Kendisinin ve tüm diğer canlıların nasıl var oldukları sorusunu araştıran insan iki farklı açıklama ile karşı karşıya kalır. Birincisi, insan dahil tüm canlıları sonsuz akıl ve güç sahibi olan Allah'ın yarattığı gerçeğidir. İkinci açıklama ise, canlıların doğal süreçlerin ve rastlantısal etkilerin ürünü olduklarını iddia eden "evrim" teorisidir.
Evrim teorisi, yaklaşık bir buçuk yüzyıldır bilim dünyasında yaygın bir kabul görmektedir. Biyoloji bilimi, evrimsel kavramlarla tanımlanmaktadır. Bu nedenle de çoğu insan, yaratılış ve evrim açıklamalarından bilimsel olanının evrim olduğunu sanır. Evrimi, gözlemsel bilimin bulgularıyla desteklenen bir teori, yaratılışı ise sadece kabule dayanan bir inanç zanneder. Oysa aksine, bilimsel bulgular evrim teorisinin lehinde değildir. Özellikle, son 10-20 yıl içinde elde edilen bulgular, evrim teorisinin temel varsayımları ile açık bir biçimde çelişmektedir. Paleontoloji, biyokimya, popülasyon genetiği, moleküler biyoloji karşılaştırmalı anatomi, biyofizik gibi pek çok bilim dalı, canlılığın evrim teorisinin iddia ettiği gibi doğal süreçler ve rastlantısal etkilerle açıklanamayacağını, tüm canlıların kusursuz bir şekilde yaratıldıklarını göstermektedir.
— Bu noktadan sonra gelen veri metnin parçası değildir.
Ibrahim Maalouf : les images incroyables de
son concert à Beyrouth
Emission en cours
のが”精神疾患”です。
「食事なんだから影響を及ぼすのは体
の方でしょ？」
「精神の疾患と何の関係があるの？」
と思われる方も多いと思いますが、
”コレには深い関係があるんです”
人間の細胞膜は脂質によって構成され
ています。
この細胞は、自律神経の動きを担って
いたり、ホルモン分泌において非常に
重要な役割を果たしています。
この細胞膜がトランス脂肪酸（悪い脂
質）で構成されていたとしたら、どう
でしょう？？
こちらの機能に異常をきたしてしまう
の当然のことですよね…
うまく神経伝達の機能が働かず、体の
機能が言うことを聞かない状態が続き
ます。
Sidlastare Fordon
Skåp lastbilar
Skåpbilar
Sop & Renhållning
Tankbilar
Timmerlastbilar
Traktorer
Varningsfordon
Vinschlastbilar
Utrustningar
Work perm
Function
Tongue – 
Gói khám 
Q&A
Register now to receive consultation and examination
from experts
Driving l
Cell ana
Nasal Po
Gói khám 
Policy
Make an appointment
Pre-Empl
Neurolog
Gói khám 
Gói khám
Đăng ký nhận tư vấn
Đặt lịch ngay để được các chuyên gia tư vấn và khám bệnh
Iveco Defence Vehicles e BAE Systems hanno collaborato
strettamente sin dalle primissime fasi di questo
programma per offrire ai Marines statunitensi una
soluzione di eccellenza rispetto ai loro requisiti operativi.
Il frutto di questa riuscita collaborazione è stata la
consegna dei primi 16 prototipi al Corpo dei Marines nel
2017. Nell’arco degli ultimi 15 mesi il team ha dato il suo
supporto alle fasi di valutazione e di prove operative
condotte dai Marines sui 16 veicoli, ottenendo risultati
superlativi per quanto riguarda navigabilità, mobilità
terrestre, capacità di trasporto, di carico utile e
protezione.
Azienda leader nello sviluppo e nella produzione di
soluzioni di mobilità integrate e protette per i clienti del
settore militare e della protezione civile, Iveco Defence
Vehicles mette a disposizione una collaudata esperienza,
Bu kitapta evrim teorisinin karşılaştığı bu bilimsel krizi inceleyeceğiz. Kitap tümüyle bilimsel bulgulara dayanılarak hazırlanmıştır. Evrim teorisini bilim adına savunanların, mutlaka bu bulgularla yüzleşmeleri ve şimdiye kadar sahip oldukları bazı ön kabulleri sorgulamaları gerekmektedir. Eğer bundan kaçınırlar ise, evrim teorisine olan bağlılıklarının bilimsel değil, tümüyle dogmatik bir bağlılık olduğunu fiilen kabul etmiş olacaklardır.